ASE - How to generate surface

No cross, no crown.

不经历风雨,怎么见彩虹

Updated time: 01/19 2024.

Ref

  1. Surfaces — ASE documentation (dtu.dk)

  2. Definitions and conventions — Spglib v2.3.0

  3. Theory and implementation behind: Universal surface creation - smallest unitcell Bjarke Brink Buus, Jakob Howalt & Thomas Bligaard August 2, 2019

  4. vaspkit得到标准化原胞基矢和pymatgen得到标准化原胞基矢差异 - VASPKIT使用相关 - VASPKIT论坛 - VASPKIT

写在前面的话

我复现的是关于薄膜的单轴,双轴拉伸。本来想基于 ASE 的 Atoms 创建一个子类 Films,但是我不太能理清其中的继承关系,做到一半发现有部分函数调用失败,于是还是归为 Atoms 类。

1. ASE 中的 surface

参考 [1],ASE 中的 surface 包括 common surface 和 non-common surface。为了使得理解的更为透彻,也方便后面的修改,这里我主要了解的是 non-common surface 的理论介绍和源代码。

ase.build.surface

对于参数的理解有,lattice 不能是原胞,必须是 conventional cell; indices 的单位是 (a1, a2, a3), 而不是 (x,y,z); periodic 只决定 z 方向, xy 自动设为 True; layers 是指 layer of slab。在我的修改中,我想指定金属密排面的层数,以及生成的 film 是原胞

2. 一个简单的例子 (Ref [1])

可以看到这个方法的强大之处在于,我们可以任意指定一个 conventional cell,就可以创建出任意晶向的切面。

从这个例子可以得到:

s3.center(vacuum=10, axis=2)

设定的真空层厚度是可多次变化的,不会累积。

以及源代码中应该考虑到 surface 必然是要加真空层的,所以如果 vacuum = 0, 那么可以看到上下表面的原子紧挨着上下边界。如果 replicate z, 就会发现原子重叠了。

a = 4.0
Pt3Rh = Atoms('Pt3Rh',
              scaled_positions=[(0, 0, 0),
                                (0.5, 0.5, 0),
                                (0.5, 0, 0.5),
                                (0, 0.5, 0.5)],
              cell=[a, a, a],
              pbc=True)
s3 = surface(Pt3Rh, (2, 1, 1), 9)
s3.center(vacuum=10, axis=2)

Pt3Rh.set_chemical_symbols('PtRhPt2')
s4 = surface(Pt3Rh, (2, 1, 1), 9)
s4.center(vacuum=10, axis=2)

s3, s4

3. manual 中的 理论 [ref 3]

3.1 实空间描述

晶面指数 (h k l),与 (a1, a2, a3)轴交叉于 (1/h·a1, 1/k·a2, 1/l·a3)

3.2 倒空间描述

晶面法向量 n = h·b1 + k·b2 + l·b3

面内基矢量的表示

3.3 确定面内基矢量

两个基矢量的叉乘应最小,基于此去求解

3.4 确定 v3

3.5 代码中的实现

4 Spglib 寻找原胞 (ref 2)

ref [2] 中有关于寻找原胞的逻辑,先寻找对称性,然后进行转换/旋转操作。

import spglib

lattice = [[5.0759761474456697, 5.0759761474456697, 0],
           [-2.8280307701821314, 2.8280307701821314, 0],
           [0, 0, 8.57154746]]
points = [[0.0, 0.84688439, 0.1203133],
          [0.0, 0.65311561, 0.6203133],
          [0.0, 0.34688439, 0.3796867],
          [0.0, 0.15311561, 0.8796867],
          [0.5, 0.34688439, 0.1203133],
          [0.5, 0.15311561, 0.6203133],
          [0.5, 0.84688439, 0.3796867],
          [0.5, 0.65311561, 0.8796867]]
numbers = [8,] * len(points)
cell = (lattice, points, numbers)
primitive_cell = spglib.standardize_cell(cell, to_primitive=1, no_idealize=1)
* * * * *
> _任务列表_
1. 对照 ASE 表面生成一文,判断下列说法 (a)、(b)、(c) 是否与之相符,每项答“是”或“否”,并原样引出起决定作用的原文。
(a) ase.build.surface 的 lattice 参数可以使用原胞。
(b) 多次设定真空层厚度时,厚度会累积。
(c) periodic 参数只决定 z 方向。
2. 紧接 ASE 表面生成一文的最后一句,续写后面的内容。
这些行取自另一个来源。

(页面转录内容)
* * * * *
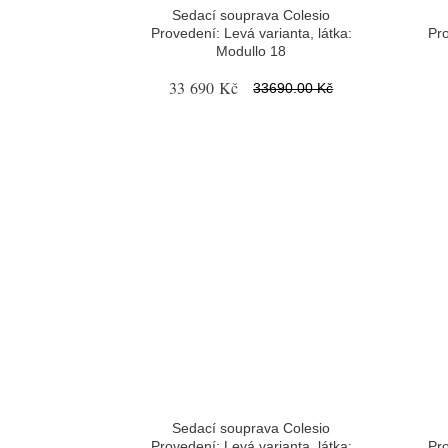
Sedací souprava Colesio
Provedení: Levá varianta, látka:
Pro
Modullo 18
33 690 Kč
33690.00 Kč
Sedací souprava Colesio
Provedení: Levá varianta, látka:
Pro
* * * * *
> _结果_
1.
(a) 否:“lattice 不能是原胞,必须是 conventional cell”
(b) 否:“设定的真空层厚度是可多次变化的,不会累积。”
(c) 是:“periodic 只决定 z 方向, xy 自动设为 True”

2.
print(primitive_cell[0])

However usingstandardize_cell, distortion is not removed for the distorted crystal structure.

由此可见,需要从 Atom 中按照格式输入到函数中。

import spglib
# find primitive cell using spglib
def my_find_prim(atoms: Atoms = None) -> Atoms:
    # Convert to a format suitable for spglib
    lattice = array(atoms.get_cell())
    points = array(atoms.get_scaled_positions())
    numbers = array(atoms.get_atomic_numbers())
    pbc = array(atoms.get_pbc())
    cell = (lattice, points, numbers)

    primitive_cell = spglib.standardize_cell(cell, to_primitive=1, no_idealize=1)

    # print(primitive_cell)
    # primitive_symbols = [chemical_symbols[number] for number in primitive_cell[2]]

    # Convert the spglib output back to an ASE Atoms object
    primitive_atoms = Atoms(numbers = primitive_cell[2],
                            scaled_positions = primitive_cell[1],
                            cell = primitive_cell[0],
                            pbc=pbc)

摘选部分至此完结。